Servicio de Dermatología, Hospital Universitario de Guadalajara, Guadalajara, España.
Actas Dermosifiliogr (Engl Ed). 2020 Oct;111(8):650-654. doi: 10.1016/j.ad.2020.06.003. Epub 2020 Jul 2.
As the COVID-19 pandemic gradually comes under control, the members of the Spanish Contact Dermatitis and Skin Allergy Research Group (GEIDAC) have drawn up a proposed list of the requirements, limitations, and conditioning factors affecting the resumption of work in contact dermatitis units. The assumption is that the severe acute respiratory syndrome coronavirus2 is still circulating and that occasional or seasonal outbreaks will occur. They recommend that the first step should be to assess how many patch tests each clinic can handle and review the waiting list to prioritize cases according to disease severity and urgency. Digital technologies can, where possible, be used to send and receive the documentation necessary for the patch test (information, instructions, informed consent, etc.). If the necessary infrastructure is available, patients can be offered the option of a remote initial consultation. Likewise, in selected cases, the patch test results can be read in a virtual visit using photographs taken by the patient or a video visit can be scheduled to allow the physician to evaluate the site of application remotely. These measures will reduce the number of face-to-face visits required, but will not affect the time spent on each case, which must be scheduled in the normal manner. All of these recommendations are suggestions and should be adapted to the needs and possibilities of each health centre.

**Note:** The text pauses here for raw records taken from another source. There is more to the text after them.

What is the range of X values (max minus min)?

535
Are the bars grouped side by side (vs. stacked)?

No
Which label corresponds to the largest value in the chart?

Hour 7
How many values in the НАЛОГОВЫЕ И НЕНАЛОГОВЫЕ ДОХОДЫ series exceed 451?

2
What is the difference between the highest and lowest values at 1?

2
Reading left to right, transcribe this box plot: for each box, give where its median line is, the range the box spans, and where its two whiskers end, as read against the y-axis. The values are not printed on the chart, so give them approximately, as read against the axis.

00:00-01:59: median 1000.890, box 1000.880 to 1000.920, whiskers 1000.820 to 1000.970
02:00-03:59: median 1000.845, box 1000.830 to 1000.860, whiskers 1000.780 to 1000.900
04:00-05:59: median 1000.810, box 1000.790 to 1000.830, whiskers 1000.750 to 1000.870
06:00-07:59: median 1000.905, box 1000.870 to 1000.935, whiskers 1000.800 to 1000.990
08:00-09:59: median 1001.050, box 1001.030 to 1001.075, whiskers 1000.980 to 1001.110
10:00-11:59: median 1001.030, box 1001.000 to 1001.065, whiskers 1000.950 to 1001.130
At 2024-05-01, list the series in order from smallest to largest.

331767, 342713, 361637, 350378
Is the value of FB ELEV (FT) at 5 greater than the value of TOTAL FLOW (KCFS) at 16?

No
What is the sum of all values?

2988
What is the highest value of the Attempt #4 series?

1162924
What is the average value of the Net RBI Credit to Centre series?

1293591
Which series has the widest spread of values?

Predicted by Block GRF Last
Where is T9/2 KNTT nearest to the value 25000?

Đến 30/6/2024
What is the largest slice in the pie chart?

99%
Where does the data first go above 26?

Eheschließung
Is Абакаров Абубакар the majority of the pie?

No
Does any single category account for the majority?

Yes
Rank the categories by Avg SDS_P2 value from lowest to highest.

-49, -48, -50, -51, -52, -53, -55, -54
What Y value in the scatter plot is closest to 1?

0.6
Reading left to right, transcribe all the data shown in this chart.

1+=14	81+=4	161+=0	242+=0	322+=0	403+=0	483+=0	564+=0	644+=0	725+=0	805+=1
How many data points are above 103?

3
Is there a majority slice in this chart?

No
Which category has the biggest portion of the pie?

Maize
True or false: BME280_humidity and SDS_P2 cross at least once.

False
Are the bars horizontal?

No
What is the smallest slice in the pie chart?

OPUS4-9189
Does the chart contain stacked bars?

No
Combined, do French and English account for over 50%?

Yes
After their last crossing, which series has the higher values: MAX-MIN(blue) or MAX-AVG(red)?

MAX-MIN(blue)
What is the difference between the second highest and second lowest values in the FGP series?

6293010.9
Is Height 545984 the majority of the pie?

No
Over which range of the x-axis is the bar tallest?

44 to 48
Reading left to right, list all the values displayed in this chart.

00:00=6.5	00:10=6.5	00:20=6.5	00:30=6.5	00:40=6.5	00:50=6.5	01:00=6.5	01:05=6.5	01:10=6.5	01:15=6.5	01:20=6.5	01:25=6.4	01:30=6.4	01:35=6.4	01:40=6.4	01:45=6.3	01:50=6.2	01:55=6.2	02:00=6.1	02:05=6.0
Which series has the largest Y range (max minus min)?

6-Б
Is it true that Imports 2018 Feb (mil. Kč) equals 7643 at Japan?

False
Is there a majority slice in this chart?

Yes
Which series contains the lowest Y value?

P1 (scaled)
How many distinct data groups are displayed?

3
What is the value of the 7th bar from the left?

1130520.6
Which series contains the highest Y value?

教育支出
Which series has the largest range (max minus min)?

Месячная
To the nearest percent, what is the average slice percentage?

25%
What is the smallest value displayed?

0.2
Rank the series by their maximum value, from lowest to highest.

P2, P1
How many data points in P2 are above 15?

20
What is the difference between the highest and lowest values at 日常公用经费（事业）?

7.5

随着新冠疫情逐渐得到控制,西班牙接触性皮炎与皮肤过敏研究小组(GEIDAC)的成员拟定了一份关于影响接触性皮炎科室恢复工作的要求、限制和制约因素的建议清单。假设严重急性呼吸综合征冠状病毒2仍在传播,且会出现偶发性或季节性疫情爆发。他们建议第一步应评估每个诊所能够处理多少斑贴试验,并审查等候名单,根据疾病严重程度和紧迫性对病例进行优先排序。在可能的情况下,可使用数字技术发送和接收斑贴试验所需的文件(信息、说明、知情同意书等)。如果有必要的基础设施,可为患者提供远程初诊的选择。同样,在某些特定情况下,斑贴试验结果可通过患者拍摄的照片以虚拟问诊的方式读取,或者可以安排视频问诊,以便医生远程评估敷贴部位。这些措施将减少所需的面对面就诊次数,但不会影响每个病例的诊疗时间,诊疗时间仍须按正常方式安排。所有这些建议仅供参考,应根据每个健康中心的需求和可能性进行调整。